Melanie McDonagh Melanie McDonagh

Churchgoing is good for you (even if you don’t believe in God)

Forget being ‘spiritual but not religious’. It’s much better to be religious but not spiritual

[Getty Images/iStockphoto] 
issue 21 June 2014

Few people, don’t you find, are as irritating as those who define themselves as Spiritual But Not Religious? There was a riveting  piece in the Sunday Times ‘Style’ magazine last week about them, featuring people who were both fabulously stylish and spiritual. Among the names checked was a shop called Celestine Eleven (‘when you buy a new dress, you’re buying into a beautiful piece of energy’) and a website called Numinous (motto: ‘material girl, mystical world’). So, you can be spiritual and design-conscious, as in Pamela Love’s pentagram ring, £1,500.
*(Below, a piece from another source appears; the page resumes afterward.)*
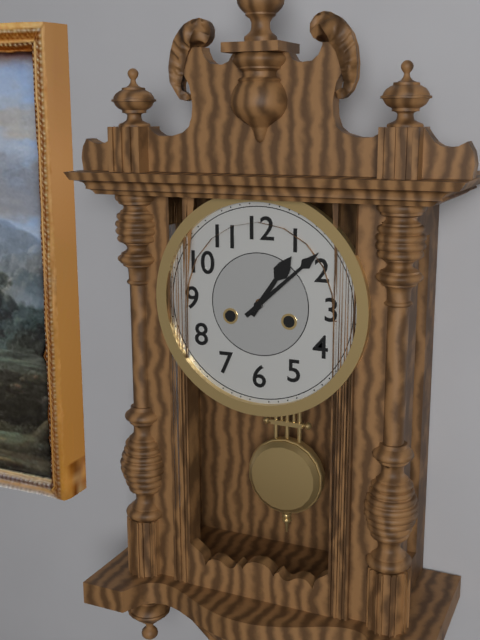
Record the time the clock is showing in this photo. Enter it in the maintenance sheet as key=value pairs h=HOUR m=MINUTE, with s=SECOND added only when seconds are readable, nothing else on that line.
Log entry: h=1 m=8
What this Gwyneth Paltrow-style combination of spirituality and consumerism involves, apart from the absence of any kind of discernible doctrine, and certainly nothing that might interfere with a full sex life, is the possibility of focusing perpetually on yourself. As opposed, that is, to engaging with the rest of the community as you might, say, at a coffee morning after Mass, where all comers descend on the free tea and biscuits, especially the lonely and the broke. Muriel Spark observed that ‘the irreligious environment of modern Europe embraces large numbers of intelligent aspiring souls who are nevertheless looking for a “religion” which offers all things beautiful and demands nothing practical.’ The seekers have since discovered that they’re spiritual instead.
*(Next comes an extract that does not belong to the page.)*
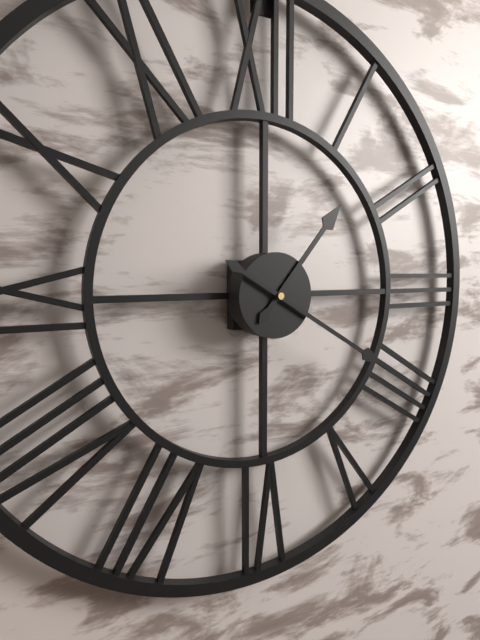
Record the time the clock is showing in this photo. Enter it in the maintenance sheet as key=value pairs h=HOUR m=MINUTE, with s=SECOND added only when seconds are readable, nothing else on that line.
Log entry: h=1 m=20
So I was delighted the other week to hear Tom Shakespeare coming out as a member of the opposite tendency, viz, those who self-define as Religious But Not Spiritual. He’s an atheist Quaker. That makes two self-declared RBNSs I know of — the other being Julie Burchill. (I’ve always assumed Hilaire Belloc was one too; he loved the Catholic church but thought Christ was a milksop.) They are an under-studied group so far as sociologists are concerned, possibly on account of the difficulty of doing longitudinal studies on a group you can count on the fingers of one hand.